Review faults police response to Charlottesville far-right rally

(Reuters) - Charlottesville authorities failed to protect public safety and free speech during a white nationalist rally over Confederate statues that turned deadly in the Virginia college town in August, an independent review said on Friday.

FILE PHOTO: Rescue workers transport a victim who was injured when a car drove through a group of counter protesters at the "Unite the Right" rally Charlottesville, Virginia, U.S., August 12, 2017. REUTERS/Justin Ide/File Photo

The violence between counter-protesters and white nationalists, who were outraged by the city’s plan to remove a statue of Confederate General Robert E. Lee, marked an eruption in tensions over the symbols of the Civil War’s losing side.

A 32-year-old woman was killed when a car ploughed into a group of counter-demonstrators.

Friday’s three-month review by former U.S. attorney Timothy Heaphy faulted law enforcement agencies for breakdowns in planning and coordination as well as a timid response that led to “disastrous results.”

“The city was unable to protect the right of free expression and facilitate the permit holder’s offensive speech,” said the report commissioned by Charlottesville officials to address criticism of the response to the Aug. 12 “Unite the Right” rally.

“This represents a failure of one of the government’s core functions — the protection of fundamental rights.”

Charlottesville police and the Virginia State Police declined immediate comment.

City Manager Maurice Jones said in a statement he did not agree with all of the findings but was “profoundly sorry” for falling short of expectations. He said the city was developing a plan to address the issues.

FILE PHOTO: Members of white nationalists clash against a group of counter-protesters in Charlottesville, Virginia, U.S., August 12, 2017. REUTERS/Joshua Roberts/File Photo

Residents of Charlottesville, home to the University of Virginia, demanded answers about the violence.

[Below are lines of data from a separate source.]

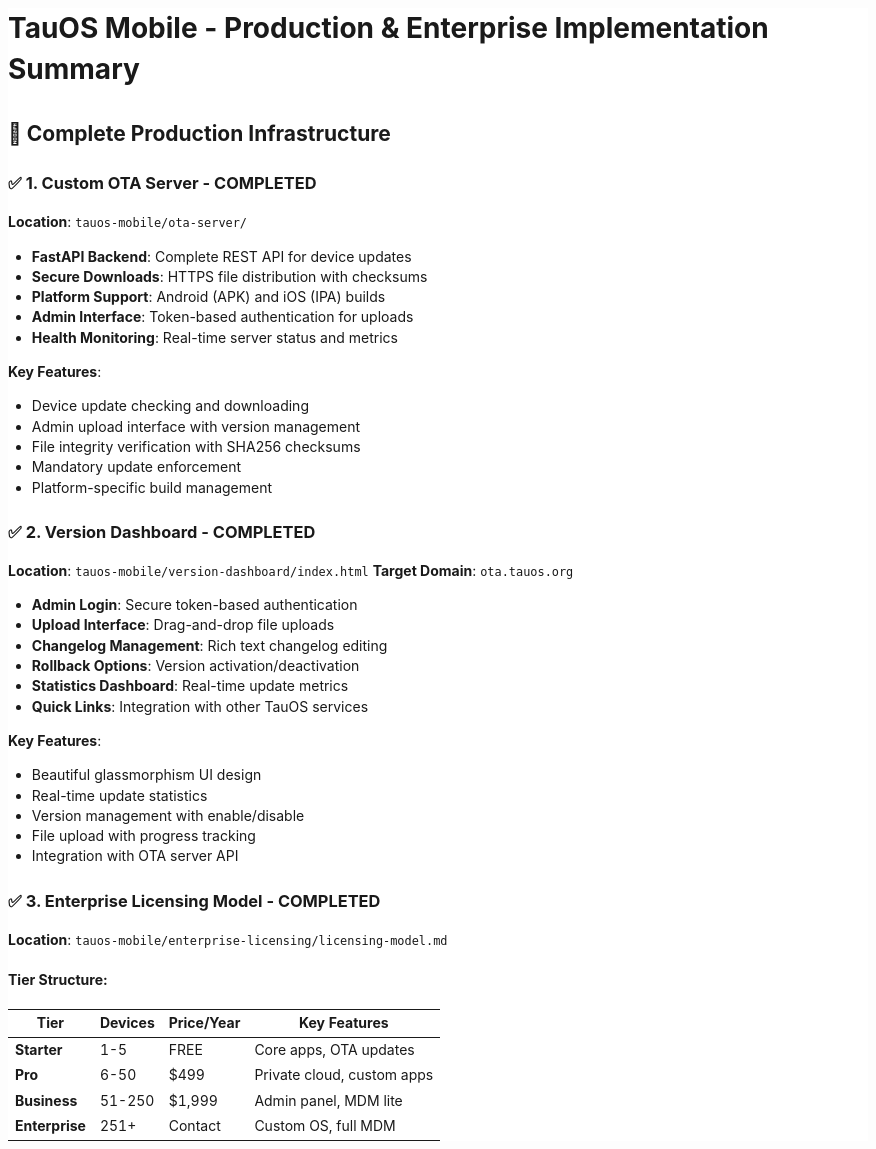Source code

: # TauOS Mobile - Production & Enterprise Implementation Summary

## 🚀 **Complete Production Infrastructure**

### **✅ 1. Custom OTA Server - COMPLETED**
**Location**: `tauos-mobile/ota-server/`
- **FastAPI Backend**: Complete REST API for device updates
- **Secure Downloads**: HTTPS file distribution with checksums
- **Platform Support**: Android (APK) and iOS (IPA) builds
- **Admin Interface**: Token-based authentication for uploads
- **Health Monitoring**: Real-time server status and metrics

**Key Features**:
- Device update checking and downloading
- Admin upload interface with version management
- File integrity verification with SHA256 checksums
- Mandatory update enforcement
- Platform-specific build management

### **✅ 2. Version Dashboard - COMPLETED**
**Location**: `tauos-mobile/version-dashboard/index.html`
**Target Domain**: `ota.tauos.org`
- **Admin Login**: Secure token-based authentication
- **Upload Interface**: Drag-and-drop file uploads
- **Changelog Management**: Rich text changelog editing
- **Rollback Options**: Version activation/deactivation
- **Statistics Dashboard**: Real-time update metrics
- **Quick Links**: Integration with other TauOS services

**Key Features**:
- Beautiful glassmorphism UI design
- Real-time update statistics
- Version management with enable/disable
- File upload with progress tracking
- Integration with OTA server API

### **✅ 3. Enterprise Licensing Model - COMPLETED**
**Location**: `tauos-mobile/enterprise-licensing/licensing-model.md`

#### **Tier Structure**:
| Tier | Devices | Price/Year | Key Features |
|------|---------|------------|--------------|
| **Starter** | 1-5 | FREE | Core apps, OTA updates |
| **Pro** | 6-50 | $499 | Private cloud, custom apps |
| **Business** | 51-250 | $1,999 | Admin panel, MDM lite |
| **Enterprise** | 251+ | Contact | Custom OS, full MDM |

Other cities across the U.S. South have since acted to remove monuments to the Confederacy.

Heaphy, whose team interviewed 150 people, said no police officer he spoke to felt good about what happened.

Officers were not properly trained nor deployed, Heaphy said. State and city police used different radio systems during the rally so could not communicate effectively.

Heaphy said Charlottesville wrongly believed it could not ban protesters from carrying items such as clubs and shields, and city and state police took too passive an approach when clashes broke out.

“Despite clear evidence of violence, police consistently failed to intervene, de-escalate, or otherwise respond,” the report said. “These shortcomings contributed to a chaotic series of events that led to violence and death.”

Among the recommendations made by Heaphy’s team were that authorities should react more quickly to violence, as well as communicate better with the public before and after such events.

The report said Charlottesville Police Chief Al Thomas sought to limit information requested by Heaphy’s team and deleted text messages relevant to the review. Thomas denied efforts to hide information, the report added.

Thomas could not immediately be reached for comment, but told reporters on Friday that he was committed to implementing the report’s recommendations.

“It’s not a time for finger-pointing. It’s a time to come together,” he said in comments reported by CNN.